Reproduce every record below with each "Olomoucké zoo" replaced by "Zoo Olomouc", leaving all other text unchanged.
Data listing Start Marker
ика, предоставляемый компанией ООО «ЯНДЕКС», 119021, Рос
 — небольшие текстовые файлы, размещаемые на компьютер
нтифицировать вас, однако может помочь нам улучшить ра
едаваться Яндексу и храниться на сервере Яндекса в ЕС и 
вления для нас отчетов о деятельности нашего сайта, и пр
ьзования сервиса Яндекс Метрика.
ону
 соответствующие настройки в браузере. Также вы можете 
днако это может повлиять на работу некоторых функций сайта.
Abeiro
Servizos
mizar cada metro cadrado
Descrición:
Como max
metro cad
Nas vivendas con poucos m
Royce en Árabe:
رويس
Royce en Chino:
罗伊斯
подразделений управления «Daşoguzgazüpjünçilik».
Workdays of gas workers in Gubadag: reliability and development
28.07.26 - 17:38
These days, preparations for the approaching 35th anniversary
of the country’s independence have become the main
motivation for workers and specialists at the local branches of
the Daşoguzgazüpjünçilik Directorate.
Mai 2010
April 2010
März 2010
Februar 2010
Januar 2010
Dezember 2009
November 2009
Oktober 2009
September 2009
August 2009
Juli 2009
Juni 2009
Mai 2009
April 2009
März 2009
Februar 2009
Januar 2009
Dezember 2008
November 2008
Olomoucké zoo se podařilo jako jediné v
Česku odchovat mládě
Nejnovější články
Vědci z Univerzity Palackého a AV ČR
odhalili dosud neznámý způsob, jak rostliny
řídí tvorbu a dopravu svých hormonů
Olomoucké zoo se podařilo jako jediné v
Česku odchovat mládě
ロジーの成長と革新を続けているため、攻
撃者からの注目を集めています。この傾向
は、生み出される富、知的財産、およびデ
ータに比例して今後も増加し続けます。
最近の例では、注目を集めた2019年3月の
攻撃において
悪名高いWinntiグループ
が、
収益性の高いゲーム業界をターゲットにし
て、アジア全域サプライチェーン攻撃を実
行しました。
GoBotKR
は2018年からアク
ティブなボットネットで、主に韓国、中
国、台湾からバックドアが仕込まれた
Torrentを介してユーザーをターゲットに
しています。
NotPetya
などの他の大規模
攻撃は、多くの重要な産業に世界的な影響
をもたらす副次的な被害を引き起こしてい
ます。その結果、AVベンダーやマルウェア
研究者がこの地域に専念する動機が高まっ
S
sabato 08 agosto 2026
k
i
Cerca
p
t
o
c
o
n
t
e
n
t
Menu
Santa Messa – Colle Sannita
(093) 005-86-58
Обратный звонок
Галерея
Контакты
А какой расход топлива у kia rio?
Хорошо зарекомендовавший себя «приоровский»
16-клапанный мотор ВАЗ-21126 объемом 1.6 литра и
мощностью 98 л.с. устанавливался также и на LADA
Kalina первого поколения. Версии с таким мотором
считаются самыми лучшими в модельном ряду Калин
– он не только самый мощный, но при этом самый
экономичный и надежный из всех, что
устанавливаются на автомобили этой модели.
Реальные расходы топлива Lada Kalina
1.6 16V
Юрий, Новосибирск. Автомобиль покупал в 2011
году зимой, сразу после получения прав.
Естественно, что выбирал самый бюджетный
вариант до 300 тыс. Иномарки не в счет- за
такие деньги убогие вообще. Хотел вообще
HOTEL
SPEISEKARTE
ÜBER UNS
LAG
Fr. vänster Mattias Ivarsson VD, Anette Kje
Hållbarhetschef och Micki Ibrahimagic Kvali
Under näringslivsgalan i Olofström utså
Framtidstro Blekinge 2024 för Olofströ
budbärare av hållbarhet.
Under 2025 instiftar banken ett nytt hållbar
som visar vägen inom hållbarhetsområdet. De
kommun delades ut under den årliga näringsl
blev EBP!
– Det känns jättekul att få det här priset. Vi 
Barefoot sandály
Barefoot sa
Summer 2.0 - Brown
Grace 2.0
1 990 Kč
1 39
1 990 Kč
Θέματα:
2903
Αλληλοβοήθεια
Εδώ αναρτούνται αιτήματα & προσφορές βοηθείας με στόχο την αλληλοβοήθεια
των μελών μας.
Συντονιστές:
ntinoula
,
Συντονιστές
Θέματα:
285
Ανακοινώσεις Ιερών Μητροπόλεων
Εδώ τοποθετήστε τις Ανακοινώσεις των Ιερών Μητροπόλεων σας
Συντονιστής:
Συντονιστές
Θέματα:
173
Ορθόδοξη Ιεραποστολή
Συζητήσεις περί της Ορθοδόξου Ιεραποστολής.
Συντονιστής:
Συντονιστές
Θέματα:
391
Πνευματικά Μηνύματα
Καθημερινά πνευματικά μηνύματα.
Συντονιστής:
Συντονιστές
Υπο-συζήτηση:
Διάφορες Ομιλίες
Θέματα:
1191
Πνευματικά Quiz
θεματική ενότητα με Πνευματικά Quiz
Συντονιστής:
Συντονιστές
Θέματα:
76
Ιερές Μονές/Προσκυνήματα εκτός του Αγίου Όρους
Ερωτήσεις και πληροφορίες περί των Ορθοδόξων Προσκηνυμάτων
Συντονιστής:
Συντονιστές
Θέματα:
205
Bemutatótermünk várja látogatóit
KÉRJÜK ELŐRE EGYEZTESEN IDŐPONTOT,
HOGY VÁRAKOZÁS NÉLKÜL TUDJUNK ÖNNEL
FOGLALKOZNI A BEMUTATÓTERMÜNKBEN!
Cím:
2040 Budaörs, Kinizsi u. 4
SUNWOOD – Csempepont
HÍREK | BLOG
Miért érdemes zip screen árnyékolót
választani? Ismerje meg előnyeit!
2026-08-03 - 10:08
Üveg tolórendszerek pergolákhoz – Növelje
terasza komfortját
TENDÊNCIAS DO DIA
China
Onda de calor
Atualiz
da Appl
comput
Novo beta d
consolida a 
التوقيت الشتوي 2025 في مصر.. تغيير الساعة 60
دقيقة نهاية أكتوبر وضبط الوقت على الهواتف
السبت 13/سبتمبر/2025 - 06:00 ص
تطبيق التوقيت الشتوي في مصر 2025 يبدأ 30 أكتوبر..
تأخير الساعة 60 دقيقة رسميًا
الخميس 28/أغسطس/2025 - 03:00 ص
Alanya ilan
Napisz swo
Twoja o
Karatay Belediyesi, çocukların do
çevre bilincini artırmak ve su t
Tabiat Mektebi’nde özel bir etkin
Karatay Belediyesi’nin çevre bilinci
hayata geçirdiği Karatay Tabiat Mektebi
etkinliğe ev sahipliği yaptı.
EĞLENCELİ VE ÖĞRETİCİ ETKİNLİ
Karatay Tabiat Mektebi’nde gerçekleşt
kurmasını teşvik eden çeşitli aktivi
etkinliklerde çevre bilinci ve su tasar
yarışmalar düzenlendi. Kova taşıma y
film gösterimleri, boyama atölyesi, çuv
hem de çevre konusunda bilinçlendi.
Data listing End Marker
» Output for this task
ика, предоставляемый компанией ООО «ЯНДЕКС», 119021, Рос
 — небольшие текстовые файлы, размещаемые на компьютер
нтифицировать вас, однако может помочь нам улучшить ра
едаваться Яндексу и храниться на сервере Яндекса в ЕС и 
вления для нас отчетов о деятельности нашего сайта, и пр
ьзования сервиса Яндекс Метрика.
ону
 соответствующие настройки в браузере. Также вы можете 
днако это может повлиять на работу некоторых функций сайта.
Abeiro
Servizos
mizar cada metro cadrado
Descrición:
Como max
metro cad
Nas vivendas con poucos m
Royce en Árabe:
رويس
Royce en Chino:
罗伊斯
подразделений управления «Daşoguzgazüpjünçilik».
Workdays of gas workers in Gubadag: reliability and development
28.07.26 - 17:38
These days, preparations for the approaching 35th anniversary
of the country’s independence have become the main
motivation for workers and specialists at the local branches of
the Daşoguzgazüpjünçilik Directorate.
Mai 2010
April 2010
März 2010
Februar 2010
Januar 2010
Dezember 2009
November 2009
Oktober 2009
September 2009
August 2009
Juli 2009
Juni 2009
Mai 2009
April 2009
März 2009
Februar 2009
Januar 2009
Dezember 2008
November 2008
Zoo Olomouc se podařilo jako jediné v
Česku odchovat mládě
Nejnovější články
Vědci z Univerzity Palackého a AV ČR
odhalili dosud neznámý způsob, jak rostliny
řídí tvorbu a dopravu svých hormonů
Zoo Olomouc se podařilo jako jediné v
Česku odchovat mládě
ロジーの成長と革新を続けているため、攻
撃者からの注目を集めています。この傾向
は、生み出される富、知的財産、およびデ
ータに比例して今後も増加し続けます。
最近の例では、注目を集めた2019年3月の
攻撃において
悪名高いWinntiグループ
が、
収益性の高いゲーム業界をターゲットにし
て、アジア全域サプライチェーン攻撃を実
行しました。
GoBotKR
は2018年からアク
ティブなボットネットで、主に韓国、中
国、台湾からバックドアが仕込まれた
Torrentを介してユーザーをターゲットに
しています。
NotPetya
などの他の大規模
攻撃は、多くの重要な産業に世界的な影響
をもたらす副次的な被害を引き起こしてい
ます。その結果、AVベンダーやマルウェア
研究者がこの地域に専念する動機が高まっ
S
sabato 08 agosto 2026
k
i
Cerca
p
t
o
c
o
n
t
e
n
t
Menu
Santa Messa – Colle Sannita
(093) 005-86-58
Обратный звонок
Галерея
Контакты
А какой расход топлива у kia rio?
Хорошо зарекомендовавший себя «приоровский»
16-клапанный мотор ВАЗ-21126 объемом 1.6 литра и
мощностью 98 л.с. устанавливался также и на LADA
Kalina первого поколения. Версии с таким мотором
считаются самыми лучшими в модельном ряду Калин
– он не только самый мощный, но при этом самый
экономичный и надежный из всех, что
устанавливаются на автомобили этой модели.
Реальные расходы топлива Lada Kalina
1.6 16V
Юрий, Новосибирск. Автомобиль покупал в 2011
году зимой, сразу после получения прав.
Естественно, что выбирал самый бюджетный
вариант до 300 тыс. Иномарки не в счет- за
такие деньги убогие вообще. Хотел вообще
HOTEL
SPEISEKARTE
ÜBER UNS
LAG
Fr. vänster Mattias Ivarsson VD, Anette Kje
Hållbarhetschef och Micki Ibrahimagic Kvali
Under näringslivsgalan i Olofström utså
Framtidstro Blekinge 2024 för Olofströ
budbärare av hållbarhet.
Under 2025 instiftar banken ett nytt hållbar
som visar vägen inom hållbarhetsområdet. De
kommun delades ut under den årliga näringsl
blev EBP!
– Det känns jättekul att få det här priset. Vi 
Barefoot sandály
Barefoot sa
Summer 2.0 - Brown
Grace 2.0
1 990 Kč
1 39
1 990 Kč
Θέματα:
2903
Αλληλοβοήθεια
Εδώ αναρτούνται αιτήματα & προσφορές βοηθείας με στόχο την αλληλοβοήθεια
των μελών μας.
Συντονιστές:
ntinoula
,
Συντονιστές
Θέματα:
285
Ανακοινώσεις Ιερών Μητροπόλεων
Εδώ τοποθετήστε τις Ανακοινώσεις των Ιερών Μητροπόλεων σας
Συντονιστής:
Συντονιστές
Θέματα:
173
Ορθόδοξη Ιεραποστολή
Συζητήσεις περί της Ορθοδόξου Ιεραποστολής.
Συντονιστής:
Συντονιστές
Θέματα:
391
Πνευματικά Μηνύματα
Καθημερινά πνευματικά μηνύματα.
Συντονιστής:
Συντονιστές
Υπο-συζήτηση:
Διάφορες Ομιλίες
Θέματα:
1191
Πνευματικά Quiz
θεματική ενότητα με Πνευματικά Quiz
Συντονιστής:
Συντονιστές
Θέματα:
76
Ιερές Μονές/Προσκυνήματα εκτός του Αγίου Όρους
Ερωτήσεις και πληροφορίες περί των Ορθοδόξων Προσκηνυμάτων
Συντονιστής:
Συντονιστές
Θέματα:
205
Bemutatótermünk várja látogatóit
KÉRJÜK ELŐRE EGYEZTESEN IDŐPONTOT,
HOGY VÁRAKOZÁS NÉLKÜL TUDJUNK ÖNNEL
FOGLALKOZNI A BEMUTATÓTERMÜNKBEN!
Cím:
2040 Budaörs, Kinizsi u. 4
SUNWOOD – Csempepont
HÍREK | BLOG
Miért érdemes zip screen árnyékolót
választani? Ismerje meg előnyeit!
2026-08-03 - 10:08
Üveg tolórendszerek pergolákhoz – Növelje
terasza komfortját
TENDÊNCIAS DO DIA
China
Onda de calor
Atualiz
da Appl
comput
Novo beta d
consolida a 
التوقيت الشتوي 2025 في مصر.. تغيير الساعة 60
دقيقة نهاية أكتوبر وضبط الوقت على الهواتف
السبت 13/سبتمبر/2025 - 06:00 ص
تطبيق التوقيت الشتوي في مصر 2025 يبدأ 30 أكتوبر..
تأخير الساعة 60 دقيقة رسميًا
الخميس 28/أغسطس/2025 - 03:00 ص
Alanya ilan
Napisz swo
Twoja o
Karatay Belediyesi, çocukların do
çevre bilincini artırmak ve su t
Tabiat Mektebi’nde özel bir etkin
Karatay Belediyesi’nin çevre bilinci
hayata geçirdiği Karatay Tabiat Mektebi
etkinliğe ev sahipliği yaptı.
EĞLENCELİ VE ÖĞRETİCİ ETKİNLİ
Karatay Tabiat Mektebi’nde gerçekleşt
kurmasını teşvik eden çeşitli aktivi
etkinliklerde çevre bilinci ve su tasar
yarışmalar düzenlendi. Kova taşıma y
film gösterimleri, boyama atölyesi, çuv
hem de çevre konusunda bilinçlendi.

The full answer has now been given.